··· TEXTAUSZUG ···

Kategorie: Kiel Gaarden

[Blüten der Abscheu-vor-Gaarden-Prosa #1… ]


Gibt es die Elisabethstrasse? – Gibt es etwa diesen Stadtteil Kiel-Gaarden?

Dieses Gaarden gibt es wirklich.
– Joachim Güntner (nzz.ch, 29.3.2015)

Den Stadtteil Gaarden gibt es tatsächlich im Südosten von Kiel.
– Silke Hellwig (weser-kurier.de, 29.03.2015)

Ist es denn die Möglichkeit?! – Dieses Kiel-Gaarden, ein Brennpunkt des bundesdeutschen Elends (Elmar Krekeler), ein soziales Nirgendwo (Felix Müller) gibt es wirklich! – Auch wenn es für manche Artikelschreiber fast kaum zu glauben ist. Für Außenstehende mag es verwunderlich erscheinen, wie man Gaarden, diesen sozialen Albtraum (Frank Patalong), ein Schmuddelbezirk mit größter Problemdichte (Jürn Kruse), der „Problembezirk“ (Eva Zahn), jenen Stadtteil mit Nichts als Tristesse (Silke Hellwig) so innig lieben kann. Ich mache es kurz: man kann – besonders wenn man Gaarden aus der Nähe kennt. Das geht nicht allen so – das alles wäre auch fernerhin keine große Sache. Wahrnehmungen können eben sehr verschieden fokussiert sein.
Aber warum hageln aktuell so gesteigert viele dieser überfreundlichen Stadtteil-Zuschreibungen aus der Presse über dem Kieler Ostufer herab? – Einige Journalisten haben wohl plötzlich aufgemerkt, da dieses Gaarden für einen „Tatort“ öffentlich rechtlich als Kulisse missbraucht auserkoren wurde. Dieser Anlass allein ist der Auslöser für eine Vielzahl von Beiträgen in denen Gaarden mit seiner Parallelgesellschaft (Dominik Kamalzadeh) nicht gerade ausgewogen beschrieben wird. Es genügt ein (fiktiver, also ein inszenierter) Tatort (wohlgemerkt keine Dokumentation) und schon trieft aus so manchem Artikel eine unmissverständliche Abscheu vor dem realen Stadtteil. Nun, neu ist das nicht – die Bewohner von Gaarden sind es seit langem gewohnt, dass ihre Lebenswelt beispielsweise als die trostlose Welt am unteren Rand der Gesellschaft (Britta Schienbein) herabgewürdigt wird. Ich vermute mal naturgemäß, dass der nicht fiktive (also der wirklich real vorhandene) Stadtteil touristisch meist nicht im gesteigerten Interesse all derer steht, die sich da mal eben nebenbei über Kiel-Gaarden verbal erbrochen haben.

···

== AUFGABEN ==
A: Schreiben Sie aus dem Text über Gaarden alles von „Ist es denn“ bis hinunter zu „verschieden fokussiert sein.“ ab.
B: Stimmen diese Aussagen mit dem Text über Gaarden überein? Antworten Sie jeweils mit Ja oder Nein und zitieren Sie die entscheidenden Worte.
(i) Silke Hellwig zufolge liegt Gaarden im Südosten von Kiel.
(ii) Auslöser der vielen Beiträge war eine Dokumentation über Gaarden.
(iii) Joachim Güntner schrieb für weser-kurier.de.
C: Wofür wurde Gaarden laut dem Text über Gaarden als Kulisse auserkoren?

··· DIE ZEILEN ···

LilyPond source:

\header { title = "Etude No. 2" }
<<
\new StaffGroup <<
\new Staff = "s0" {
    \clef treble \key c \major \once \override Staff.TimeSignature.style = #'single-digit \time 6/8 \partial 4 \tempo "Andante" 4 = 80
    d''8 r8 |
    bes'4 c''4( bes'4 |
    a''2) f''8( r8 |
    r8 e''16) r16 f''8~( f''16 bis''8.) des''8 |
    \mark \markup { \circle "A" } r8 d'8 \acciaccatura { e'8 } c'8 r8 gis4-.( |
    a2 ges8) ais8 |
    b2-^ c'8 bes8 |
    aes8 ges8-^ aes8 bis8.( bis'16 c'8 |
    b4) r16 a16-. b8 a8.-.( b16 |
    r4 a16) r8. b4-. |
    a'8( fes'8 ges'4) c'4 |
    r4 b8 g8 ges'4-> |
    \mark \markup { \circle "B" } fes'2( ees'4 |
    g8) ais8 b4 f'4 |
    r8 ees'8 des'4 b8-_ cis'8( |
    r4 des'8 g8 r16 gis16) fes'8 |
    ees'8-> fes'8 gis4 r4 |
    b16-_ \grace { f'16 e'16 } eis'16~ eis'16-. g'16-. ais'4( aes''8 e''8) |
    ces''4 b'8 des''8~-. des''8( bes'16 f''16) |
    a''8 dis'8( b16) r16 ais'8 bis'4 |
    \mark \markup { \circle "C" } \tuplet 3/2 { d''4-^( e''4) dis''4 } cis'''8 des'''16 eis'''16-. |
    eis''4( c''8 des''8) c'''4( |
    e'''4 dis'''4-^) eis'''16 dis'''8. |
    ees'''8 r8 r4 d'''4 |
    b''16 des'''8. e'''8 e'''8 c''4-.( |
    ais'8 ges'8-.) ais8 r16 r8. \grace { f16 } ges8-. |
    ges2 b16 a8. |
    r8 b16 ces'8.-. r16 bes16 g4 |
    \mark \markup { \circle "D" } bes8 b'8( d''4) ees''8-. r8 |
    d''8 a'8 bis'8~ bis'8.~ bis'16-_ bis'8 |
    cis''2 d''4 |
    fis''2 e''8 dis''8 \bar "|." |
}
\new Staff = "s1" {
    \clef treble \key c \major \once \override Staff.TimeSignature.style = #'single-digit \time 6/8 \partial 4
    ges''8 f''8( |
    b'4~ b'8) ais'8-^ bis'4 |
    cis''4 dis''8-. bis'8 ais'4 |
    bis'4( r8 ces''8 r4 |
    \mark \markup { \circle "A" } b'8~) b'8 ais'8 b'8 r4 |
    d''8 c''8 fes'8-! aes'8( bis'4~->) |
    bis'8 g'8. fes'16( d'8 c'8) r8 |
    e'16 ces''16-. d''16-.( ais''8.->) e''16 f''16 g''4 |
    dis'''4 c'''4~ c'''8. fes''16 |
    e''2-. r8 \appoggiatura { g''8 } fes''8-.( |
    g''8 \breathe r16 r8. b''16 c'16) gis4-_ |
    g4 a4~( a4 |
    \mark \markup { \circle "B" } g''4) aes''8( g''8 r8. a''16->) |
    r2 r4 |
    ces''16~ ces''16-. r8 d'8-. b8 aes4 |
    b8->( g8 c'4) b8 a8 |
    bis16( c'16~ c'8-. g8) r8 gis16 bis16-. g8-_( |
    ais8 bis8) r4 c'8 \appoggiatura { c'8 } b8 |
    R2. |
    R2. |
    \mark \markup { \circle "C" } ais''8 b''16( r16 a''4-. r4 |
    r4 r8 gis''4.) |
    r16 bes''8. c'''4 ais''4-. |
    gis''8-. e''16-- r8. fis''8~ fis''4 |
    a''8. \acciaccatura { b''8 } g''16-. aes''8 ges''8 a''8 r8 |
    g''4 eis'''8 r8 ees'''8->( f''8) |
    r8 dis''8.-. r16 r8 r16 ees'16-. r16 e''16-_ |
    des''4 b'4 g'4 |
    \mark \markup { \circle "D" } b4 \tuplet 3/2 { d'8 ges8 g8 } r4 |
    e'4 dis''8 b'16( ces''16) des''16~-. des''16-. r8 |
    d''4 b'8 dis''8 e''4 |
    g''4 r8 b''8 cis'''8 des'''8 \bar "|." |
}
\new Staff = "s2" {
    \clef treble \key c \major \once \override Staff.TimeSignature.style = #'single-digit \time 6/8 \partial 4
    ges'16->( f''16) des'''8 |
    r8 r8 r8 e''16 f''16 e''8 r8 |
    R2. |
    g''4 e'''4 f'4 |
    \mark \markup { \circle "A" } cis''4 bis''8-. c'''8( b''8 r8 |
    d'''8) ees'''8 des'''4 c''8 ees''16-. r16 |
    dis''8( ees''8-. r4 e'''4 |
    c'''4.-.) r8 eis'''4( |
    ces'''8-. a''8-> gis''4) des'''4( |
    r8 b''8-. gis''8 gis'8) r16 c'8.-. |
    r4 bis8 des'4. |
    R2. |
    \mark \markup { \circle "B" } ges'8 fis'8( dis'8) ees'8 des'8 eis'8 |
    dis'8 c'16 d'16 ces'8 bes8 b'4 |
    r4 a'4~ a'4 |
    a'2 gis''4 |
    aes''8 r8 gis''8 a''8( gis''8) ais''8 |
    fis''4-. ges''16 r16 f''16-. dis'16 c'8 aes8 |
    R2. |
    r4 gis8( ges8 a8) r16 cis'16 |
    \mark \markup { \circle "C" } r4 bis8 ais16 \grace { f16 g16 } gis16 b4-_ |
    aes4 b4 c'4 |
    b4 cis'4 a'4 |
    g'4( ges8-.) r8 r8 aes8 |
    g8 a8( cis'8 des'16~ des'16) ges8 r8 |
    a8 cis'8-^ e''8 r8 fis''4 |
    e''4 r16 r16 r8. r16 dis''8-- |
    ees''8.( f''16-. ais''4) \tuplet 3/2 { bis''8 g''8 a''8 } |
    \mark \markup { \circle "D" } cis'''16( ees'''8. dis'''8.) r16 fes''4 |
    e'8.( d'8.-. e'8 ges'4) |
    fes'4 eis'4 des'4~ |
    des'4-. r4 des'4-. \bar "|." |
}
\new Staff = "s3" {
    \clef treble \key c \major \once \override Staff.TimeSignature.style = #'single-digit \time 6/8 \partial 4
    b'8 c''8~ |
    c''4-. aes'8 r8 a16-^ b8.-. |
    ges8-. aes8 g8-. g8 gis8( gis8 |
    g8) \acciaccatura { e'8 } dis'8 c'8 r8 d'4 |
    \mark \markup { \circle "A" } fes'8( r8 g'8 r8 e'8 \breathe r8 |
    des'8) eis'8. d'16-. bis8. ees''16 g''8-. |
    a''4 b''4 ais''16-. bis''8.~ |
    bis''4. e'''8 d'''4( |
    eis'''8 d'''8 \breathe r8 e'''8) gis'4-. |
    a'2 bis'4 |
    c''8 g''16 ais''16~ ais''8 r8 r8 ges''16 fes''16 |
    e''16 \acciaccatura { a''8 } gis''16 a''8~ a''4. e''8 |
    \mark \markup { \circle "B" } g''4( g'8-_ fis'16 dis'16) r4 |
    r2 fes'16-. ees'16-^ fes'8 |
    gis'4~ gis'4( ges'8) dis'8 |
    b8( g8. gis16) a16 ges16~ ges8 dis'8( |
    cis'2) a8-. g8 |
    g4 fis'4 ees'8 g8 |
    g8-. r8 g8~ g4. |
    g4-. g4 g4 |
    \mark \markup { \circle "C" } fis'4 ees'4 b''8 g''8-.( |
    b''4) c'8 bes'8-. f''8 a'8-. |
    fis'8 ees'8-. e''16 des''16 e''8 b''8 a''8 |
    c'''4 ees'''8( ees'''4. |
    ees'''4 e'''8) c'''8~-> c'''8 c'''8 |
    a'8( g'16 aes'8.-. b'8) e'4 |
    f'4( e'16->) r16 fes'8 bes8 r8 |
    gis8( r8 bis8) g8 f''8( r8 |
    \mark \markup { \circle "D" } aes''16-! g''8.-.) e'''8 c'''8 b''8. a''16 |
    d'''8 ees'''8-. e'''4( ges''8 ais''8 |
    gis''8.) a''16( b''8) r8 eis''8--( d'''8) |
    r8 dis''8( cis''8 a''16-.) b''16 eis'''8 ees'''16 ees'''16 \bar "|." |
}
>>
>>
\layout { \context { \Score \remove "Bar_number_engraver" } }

···

== ANTWORTEN ==
A:
Ist es denn die Möglichkeit?! – Dieses Kiel-Gaarden, ein Brennpunkt des bundesdeutschen Elends (Elmar Krekeler), ein soziales Nirgendwo (Felix Müller) gibt es wirklich! – Auch wenn es für manche Artikelschreiber fast kaum zu glauben ist. Für Außenstehende mag es verwunderlich erscheinen, wie man Gaarden, diesen sozialen Albtraum (Frank Patalong), ein Schmuddelbezirk mit größter Problemdichte (Jürn Kruse), der „Problembezirk“ (Eva Zahn), jenen Stadtteil mit Nichts als Tristesse (Silke Hellwig) so innig lieben kann. Ich mache es kurz: man kann – besonders wenn man Gaarden aus der Nähe kennt. Das geht nicht allen so – das alles wäre auch fernerhin keine große Sache. Wahrnehmungen können eben sehr verschieden fokussiert sein.

B:
(i) Ja: „Den Stadtteil Gaarden gibt es tatsächlich im Südosten von Kiel.“
(ii) Nein: „Es genügt ein (fiktiver, also ein inszenierter) Tatort (wohlgemerkt keine Dokumentation)“
(iii) Nein: „– Joachim Güntner (nzz.ch, 29.3.2015)“

C: Für einen „Tatort“.